◆ Job A
Please render the rows from the line with "genus: Pieris" through the end of the rows as a two-column CSV with columns "label" and "value". Give one line for each labeled line, with each field in double quotes and any line breaks replaced by spaces.

◆ Document segment
Interest collections on nonaccruing consumer loans for which the
ultimate collectability of principal is uncertain are generally applied
as principal reductions; otherwise, such collections are credited
to interest income when received. These loans may be restored
to accrual status when all principal and interest is current and full
repayment of the remaining contractual principal and interest is
expected, or when the loan otherwise becomes well-secured and
is in the process of collection. The outstanding balance of real
estate-secured loans that is in excess of the estimated property
value less costs to sell is charged off no later than the end of the
month in which the loan becomes 180 days past due unless the
loan is fully insured. The estimated property value less costs to
sell is determined using the same process as described for
impaired loans in Allowance for Credit Losses in this Note.

◆ Provided records
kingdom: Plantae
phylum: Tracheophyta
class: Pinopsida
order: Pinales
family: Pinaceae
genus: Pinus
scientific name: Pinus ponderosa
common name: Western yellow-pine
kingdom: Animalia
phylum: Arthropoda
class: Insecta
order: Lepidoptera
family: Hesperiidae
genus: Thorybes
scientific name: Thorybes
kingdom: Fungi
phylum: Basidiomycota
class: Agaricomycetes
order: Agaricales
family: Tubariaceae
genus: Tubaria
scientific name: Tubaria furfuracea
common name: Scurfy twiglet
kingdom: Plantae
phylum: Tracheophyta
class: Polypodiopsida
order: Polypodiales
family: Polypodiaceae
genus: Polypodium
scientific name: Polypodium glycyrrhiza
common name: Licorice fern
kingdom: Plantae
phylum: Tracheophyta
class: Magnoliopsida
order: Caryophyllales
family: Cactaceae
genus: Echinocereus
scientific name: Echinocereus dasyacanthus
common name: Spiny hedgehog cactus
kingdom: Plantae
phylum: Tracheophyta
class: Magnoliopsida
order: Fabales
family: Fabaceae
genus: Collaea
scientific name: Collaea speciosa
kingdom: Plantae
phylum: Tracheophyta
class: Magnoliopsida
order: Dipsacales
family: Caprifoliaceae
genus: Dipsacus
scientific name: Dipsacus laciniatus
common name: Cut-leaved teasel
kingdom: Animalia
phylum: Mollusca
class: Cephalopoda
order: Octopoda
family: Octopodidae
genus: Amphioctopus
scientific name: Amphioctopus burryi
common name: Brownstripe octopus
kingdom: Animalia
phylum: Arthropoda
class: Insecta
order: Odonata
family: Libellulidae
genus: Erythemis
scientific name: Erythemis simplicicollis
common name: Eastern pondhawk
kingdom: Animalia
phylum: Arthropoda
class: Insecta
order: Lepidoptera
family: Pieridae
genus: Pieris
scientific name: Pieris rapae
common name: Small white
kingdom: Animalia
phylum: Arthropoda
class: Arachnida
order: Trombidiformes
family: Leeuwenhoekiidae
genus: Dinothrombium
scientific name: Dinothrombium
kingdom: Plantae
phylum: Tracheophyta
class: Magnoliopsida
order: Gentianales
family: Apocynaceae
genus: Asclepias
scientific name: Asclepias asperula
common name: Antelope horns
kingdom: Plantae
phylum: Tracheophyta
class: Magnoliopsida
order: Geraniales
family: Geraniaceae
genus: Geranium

◆ Job B
Rewrite the passage on nonaccruing consumer loans from "Interest collections on" to "in this Note.", changing every "principal" to "capital".

◆ Answer A
label,value
"genus:","Pieris"
"scientific name:","Pieris rapae"
"common name:","Small white"
"kingdom:","Animalia"
"phylum:","Arthropoda"
"class:","Arachnida"
"order:","Trombidiformes"
"family:","Leeuwenhoekiidae"
"genus:","Dinothrombium"
"scientific name:","Dinothrombium"
"kingdom:","Plantae"
"phylum:","Tracheophyta"
"class:","Magnoliopsida"
"order:","Gentianales"
"family:","Apocynaceae"
"genus:","Asclepias"
"scientific name:","Asclepias asperula"
"common name:","Antelope horns"
"kingdom:","Plantae"
"phylum:","Tracheophyta"
"class:","Magnoliopsida"
"order:","Geraniales"
"family:","Geraniaceae"
"genus:","Geranium"

◆ Answer B
Interest collections on nonaccruing consumer loans for which the
ultimate collectability of capital is uncertain are generally applied
as capital reductions; otherwise, such collections are credited
to interest income when received. These loans may be restored
to accrual status when all capital and interest is current and full
repayment of the remaining contractual capital and interest is
expected, or when the loan otherwise becomes well-secured and
is in the process of collection. The outstanding balance of real
estate-secured loans that is in excess of the estimated property
value less costs to sell is charged off no later than the end of the
month in which the loan becomes 180 days past due unless the
loan is fully insured. The estimated property value less costs to
sell is determined using the same process as described for
impaired loans in Allowance for Credit Losses in this Note.